The John Birch Society, alive and well?

Based on my memory of where we lived at the time, remembering our living-room as the site, in 1973 I hosted a meeting of the John Birch Society (JBS). I only did that once, and my reasons for never doing it again, never participating again, had more to do with a lack of moral courage than anything about them. In my youthful and naive political state, I felt they were on to the right messages, but that I would be stigmatized by belonging and participating. For a brief while I had a bumper sticker supporting JBS, but when my older brother Steve snickered at it and me, it went away.

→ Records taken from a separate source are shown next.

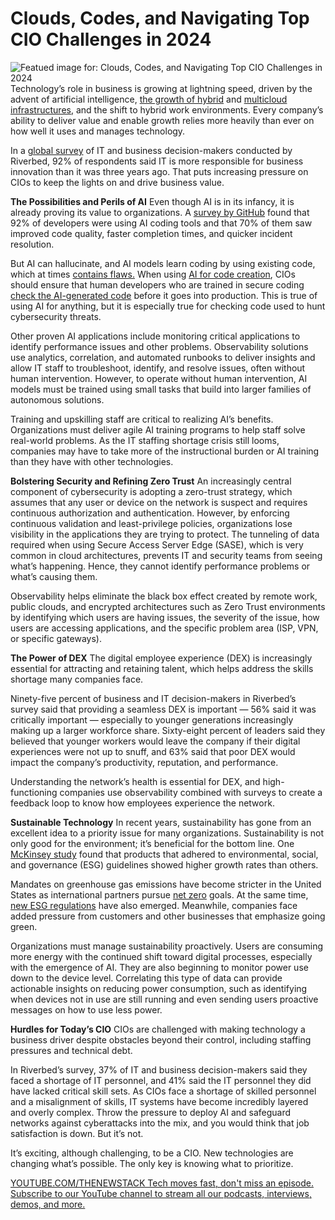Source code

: # Clouds, Codes, and Navigating Top CIO Challenges in 2024
![Featued image for: Clouds, Codes, and Navigating Top CIO Challenges in 2024](https://cdn.thenewstack.io/media/2024/08/8db50b8e-compass-7206886_1280-1024x682.jpg)
Technology’s role in business is growing at lightning speed, driven by the advent of artificial intelligence, [the growth of hybrid](https://thenewstack.io/how-to-go-about-setting-up-a-hybrid-cloud-environment/) and [multicloud infrastructures](https://thenewstack.io/why-developers-need-to-care-about-distributed-cloud-computing/), and the shift to hybrid work environments. Every company’s ability to deliver value and enable growth relies more heavily than ever on how well it uses and manages technology.

In a [global survey](https://www.riverbed.com/global-digital-employee-experience-dex-survey/) of IT and business decision-makers conducted by Riverbed, 92% of respondents said IT is more responsible for business innovation than it was three years ago. That puts increasing pressure on CIOs to keep the lights on and drive business value.

**The Possibilities and Perils of AI**
Even though AI is in its infancy, it is already proving its value to organizations. A [survey by GitHub](https://github.blog/2023-06-13-survey-reveals-ais-impact-on-the-developer-experience/) found that 92% of developers were using AI coding tools and that 70% of them saw improved code quality, faster completion times, and quicker incident resolution.

But AI can hallucinate, and AI models learn coding by using existing code, which at times [contains flaws.](https://www.govtech.com/security/new-report-one-fifth-of-software-has-a-severe-security-flaw#:~:text=Overall%2C%2074%20percent%20of%20the,can%20lead%20to%20a%20vulnerability.%E2%80%9D) When using [AI for code creation](https://thenewstack.io/ai-coding-assistants-12-dos-and-donts/), CIOs should ensure that human developers who are trained in secure coding [check the AI-generated code](https://thenewstack.io/ai-coding-human-engineers-are-more-important-than-ever/) before it goes into production. This is true of using AI for anything, but it is especially true for checking code used to hunt cybersecurity threats.

Other proven AI applications include monitoring critical applications to identify performance issues and other problems. Observability solutions use analytics, correlation, and automated runbooks to deliver insights and allow IT staff to troubleshoot, identify, and resolve issues, often without human intervention. However, to operate without human intervention, AI models must be trained using small tasks that build into larger families of autonomous solutions.

Training and upskilling staff are critical to realizing AI’s benefits. Organizations must deliver agile AI training programs to help staff solve real-world problems. As the IT staffing shortage crisis still looms, companies may have to take more of the instructional burden or AI training than they have with other technologies.

**Bolstering Security and Refining Zero Trust**
An increasingly central component of cybersecurity is adopting a zero-trust strategy, which assumes that any user or device on the network is suspect and requires continuous authorization and authentication. However, by enforcing continuous validation and least-privilege policies, organizations lose visibility in the applications they are trying to protect. The tunneling of data required when using Secure Access Server Edge (SASE), which is very common in cloud architectures, prevents IT and security teams from seeing what’s happening. Hence, they cannot identify performance problems or what’s causing them.

Observability helps eliminate the black box effect created by remote work, public clouds, and encrypted architectures such as Zero Trust environments by identifying which users are having issues, the severity of the issue, how users are accessing applications, and the specific problem area (ISP, VPN, or specific gateways).

**The Power of DEX**
The digital employee experience (DEX) is increasingly essential for attracting and retaining talent, which helps address the skills shortage many companies face.

Ninety-five percent of business and IT decision-makers in Riverbed’s survey said that providing a seamless DEX is important — 56% said it was critically important — especially to younger generations increasingly making up a larger workforce share. Sixty-eight percent of leaders said they believed that younger workers would leave the company if their digital experiences were not up to snuff, and 63% said that poor DEX would impact the company’s productivity, reputation, and performance.

Understanding the network’s health is essential for DEX, and high-functioning companies use observability combined with surveys to create a feedback loop to know how employees experience the network.

**Sustainable Technology**
In recent years, sustainability has gone from an excellent idea to a priority issue for many organizations. Sustainability is not only good for the environment; it’s beneficial for the bottom line. One [McKinsey study](https://www.mckinsey.com/industries/consumer-packaged-goods/our-insights/consumers-care-about-sustainability-and-back-it-up-with-their-wallets) found that products that adhered to environmental, social, and governance (ESG) guidelines showed higher growth rates than others.

Mandates on greenhouse gas emissions have become stricter in the United States as international partners pursue [net zero](https://netzeroclimate.org/what-is-net-zero-2/#:~:text=It%20is%20international%20scientific%20consensus,reaching%20net%20zero%20around%202050.) goals. At the same time, [new ESG regulations](https://www.forbes.com/sites/zendesk/2024/02/16/esg-regulations-are-here---5-actions-companies-should-take-now/?sh=5cfa9534e2b0) have also emerged. Meanwhile, companies face added pressure from customers and other businesses that emphasize going green.

Organizations must manage sustainability proactively. Users are consuming more energy with the continued shift toward digital processes, especially with the emergence of AI. They are also beginning to monitor power use down to the device level. Correlating this type of data can provide actionable insights on reducing power consumption, such as identifying when devices not in use are still running and even sending users proactive messages on how to use less power.

**Hurdles for Today’s CIO**
CIOs are challenged with making technology a business driver despite obstacles beyond their control, including staffing pressures and technical debt.

In Riverbed’s survey, 37% of IT and business decision-makers said they faced a shortage of IT personnel, and 41% said the IT personnel they did have lacked critical skill sets. As CIOs face a shortage of skilled personnel and a misalignment of skills, IT systems have become incredibly layered and overly complex. Throw the pressure to deploy AI and safeguard networks against cyberattacks into the mix, and you would think that job satisfaction is down. But it’s not.

It’s exciting, although challenging, to be a CIO. New technologies are changing what’s possible. The only key is knowing what to prioritize.

[
YOUTUBE.COM/THENEWSTACK
Tech moves fast, don't miss an episode. Subscribe to our YouTube
channel to stream all our podcasts, interviews, demos, and more.
](https://youtube.com/thenewstack?sub_confirmation=1)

First, a brief history of JBS from Wikipedia. Surprisingly, it is littered with usual suspects and spook markers. The Society, founded in 1958, was named after John Birch, the “first American casualty of the Cold War.” During World War II, he was a military intelligence officer under General Claire Chennault. He was part of the “Doolittle Raid,” a subject that rings a bell but is off-topic here. In 1942, Birch, who spoke Chinese, became an Army Intelligence officer. In 1945, Birch was promoted to Captain and worked for the OSS, Office of Strategic Services, forerunner of the CIA. He led confrontations against renegade groups of Chinese Communists ordered to surrender. In one such confrontation, Birch was ordered to give up his sidearm, and refused. He was beaten and then shot, and his corpse was bayoneted.